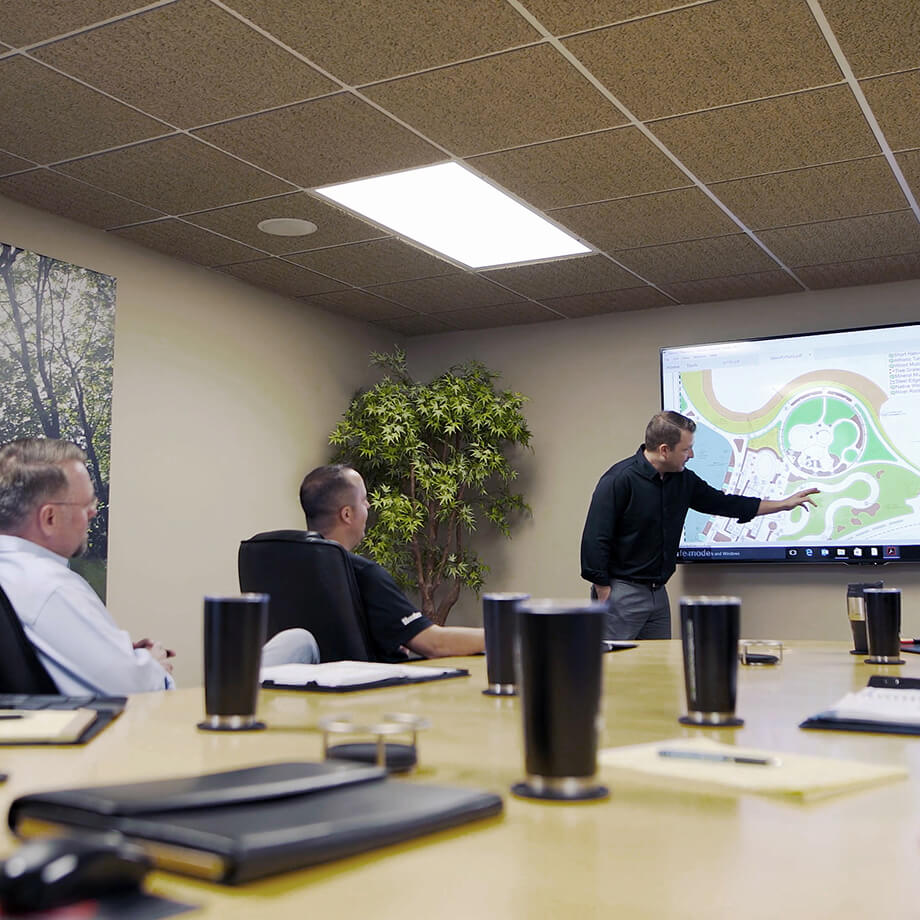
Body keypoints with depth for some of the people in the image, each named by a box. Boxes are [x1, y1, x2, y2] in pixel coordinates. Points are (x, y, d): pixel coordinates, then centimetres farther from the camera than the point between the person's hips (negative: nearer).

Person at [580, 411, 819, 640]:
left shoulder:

Task directions: Copy the listing above line for line, without the picture.

Your response:
Body keypoints with depth for some of the people in the image, each named by a box. Boxes are [x1, y1, x2, y2] in pixel coordinates. Points are (x, y, d): pixel coordinates, then centimetres farther from the camera than the point between the person's hips (negative: nearer).

Person at [580, 411, 819, 640]:
left shoulder:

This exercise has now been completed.